_Teks Bacaan_.
'''

Kalau dalam kalender gereja kami, kemarin Minggu, 2 Maret 2014 adalah Minggu Transfigurasi. Mengingat kisah saat Kristus Yesus dimuliakan di atas gunung, bertemu dengan Musa dan Elia, disaksikan oleh Petrus, Yakobus, dan Yohanes. Kisah ini bisa kita baca dalam Matius 17:1-8; Markus 9:1-8; Lukas 9:28-36.
Bisa kita bayangkan bagaimana perasaan tiga murid-Nya dengan penglihatan yang mereka saksikan itu, betapa bahagianya mereka hingga mereka berniat mendirikan tiga kemah di sana. Inilah perenungan dan tafsiran ringkas saya tentang peristiwa transfigurasi.
Dalam peristiwa transfigurasi, ketiga penulis kitab Injil memiliki kesamaan menangkap satu hal.
Dan tiba-tiba sedang ia berkata-kata turunlah awan yang terang menaungi mereka dan dari dalam awan itu terdengar suara yang berkata: “Inilah Anak yang Kukasihi, kepada-Nyalah Aku berkenan, dengarkanlah Dia.”[1]
Maka datanglah awan menaungi mereka dan dari dalam awan itu terdengar suara: “Inilah Anak yang kukasihi, dengarkanlah Dia.”[2]
Maka terdengarlah suara dari dalam awan itu, yang berkata: “Inilah Anak-Ku yang Kupilih, dengarkanlah Dia.”[3]
Ada pesan dari Sorga yang harus diingat oleh tiga murid itu – yang juga harus kita camkan dalam hidup kita – bukan tentang bahagianya mereka menerima penglihatan itu, melainkan tentang sebuah perintah “Dengarkanlah Dia!”.
Semua penglihatan, semua mujizat, semua mimpi ilahi, semua tanda heran – atau apapun namanya – yang terjadi dalam kehidupan ini adalah sebuah paduan suara yang menyanyikan syair kidung yang sama “Dengarkanlah Dia!”.
Berhentilah bangga dengan mujizat, berhentilah bangga dengan semua penglihatan dan tanda heran itu, dan kembalilah kepada pertanyaan yang lebih penting dari semua itu, apakah kita mendengarkan Dia? Jangan lagi menyuruh TUHAN membuktikan diri-Nya dengan membuat mujizat atau tanda untuk kita. Dia TUHAN, dan akan tetap TUHAN yang tidak perlu membuktikan diri-Nya. Lucu dan kurang ajar kalau kita yang segenggam debu di tengah alam raya ini meminta Sang Pencipta segalanya membuktikan dirinya. Bukankah seharusnya diri kitalah yang membuktikan diri kepada Dia? Apakah kita sungguh mendengarkan Dia atau tidak?
Semua penglihatan, mujizat, tanda heran – atau apapun namanya – adalah sebuah paduan suara yang menyanyikan syair kidung yang sama “Dengarkanlah Dia!”.

'''

_Soal Latihan_.
A. Terjemahkan ke dalam bahasa Inggris kalimat ini dari renungan tentang transfigurasi: "Dalam peristiwa transfigurasi, ketiga penulis kitab Injil memiliki kesamaan menangkap satu hal."
B. Tulis kelanjutan renungan tentang transfigurasi, dimulai setelah kalimat terakhirnya.

_Bagian Data_.
'''

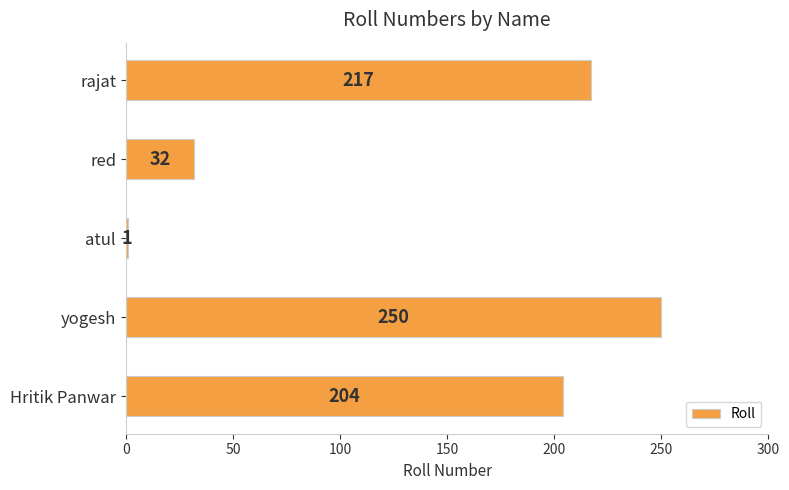

Reading top to bottom, extract all data points from this chart.

217	32	1	250	204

'''

_Jawaban Tertulis_.
A. In the event of the transfiguration, all three Gospel writers captured one thing in common.

B.
Saya tambahkan sedikit lagi ya. Apa perlunya Musa dan Elisa harus kembali ke bumi untuk menemui Tuhan Yesus? Pasti ada hal yang begitu penting sampai dua tokoh besar Perjanjian Lama ini kembali muncul.
Hanya Lukas yang memberikan catatan terperinci tentang apa yang mereka bertiga perbincangkan.
Keduanya menampakkan diri dalam kemuliaan dan berbicara tentang tujuan kepergian-Nya yang akan digenapi-Nya di Yerusalem.[4]
Tidak ada yang lebih penting bagi Tuhan Yesus selain menyelesaikan misi yang diberikan Bapa-Nya. Seharusnya misi Tuhan Yesus inilah yang juga menjadi misi kita. Seharusnya apa yang penting bagi Kristus, itulah juga yang menjadi hal penting dalam hidup kita. Itulah artinya menjadi seorang pengikut Kristus yang sejati.
UPDATE (7 Maret 2013)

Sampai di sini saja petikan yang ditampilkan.